A group of people shopping for a used car.

Image source: Getty Images.

During the second quarter of 2021, the once-in-a-lifetime situation for Carvana led to its only profitable quarter. On top of that, the stock had risen from around $30 in March 2020 to a head-turning all-time high of $370 in August 2021.

From December 2020 to August 2021, insiders sold 15,183,340 shares, amounting to $4.2 billion. The stock sales were transacted at share prices between $227 and $370. The vast majority of the shares were sold by Ernest Garcia II, an early investor in the company and father of CEO Ernest Garcia III. All his sales occurred on shares received via stock options. Others making sales included directors, legal counsel, C-suite executives, and other key employees.

Cracks began to show after the insider sales. In its Q1 2022 quarterly call, the company cited lower sales volume and rising interest rates for a decrease in its margin. In addition, Carvana reported lower profit per unit, saying that shipping costs and refunds were the culprits.

Then in May of this year, the company announced it would lay off 2,500  employees -- for which CEO Garcia III apologized. Interestingly, Carvana had nearly doubled its head count from 10,400  in 2020 to over 21,000  by the end of 2021.

Since the insider sales, the stock is down over 90% to under $26. Company insiders may have seen the writing on the wall.

What are insiders saying now?

The insider sales in question seemed to have happened during a perfect storm for the company, which concluded with an incredible run-up in the stock. After the precipitous drop in Carvana's stock price, insiders may now see value.

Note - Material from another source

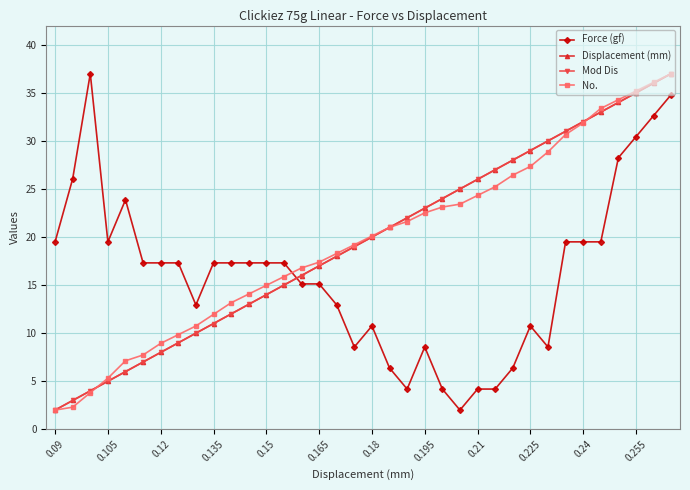

Between which two adjacent categories do Mod Dis and Force (gf) first intersect?

13 and 14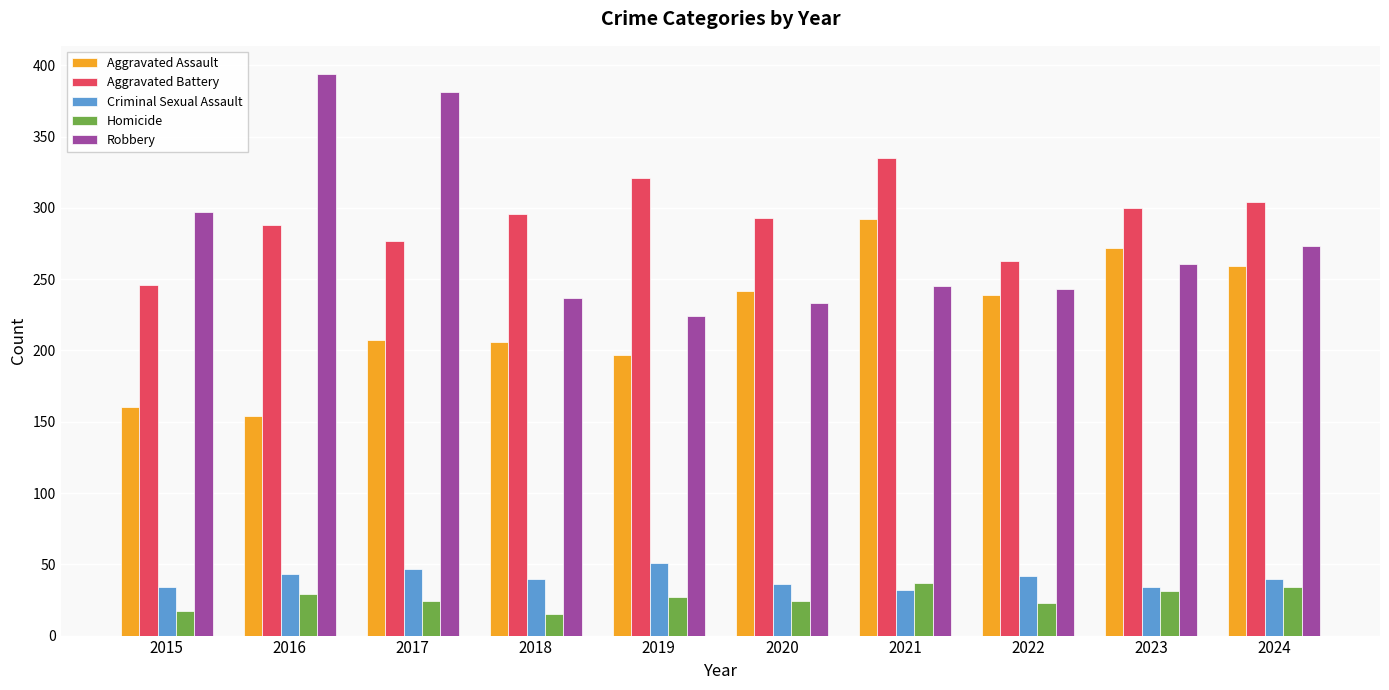

True or false: Criminal Sexual Assault has a value of 61 at 2020.

False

For instance, since May 17, insiders have purchased 2,239,008 shares at prices between $39.14 and $21.18. Most insiders buying shares, including Ernest Garcia II, also sold shares before the stock's fall from grace.

Insider transactions can give investors a good starting point for stock ideas but might not tell the whole story. Though recent insider buying may indicate good times ahead, you may want to follow the company's fundamentals before jumping in.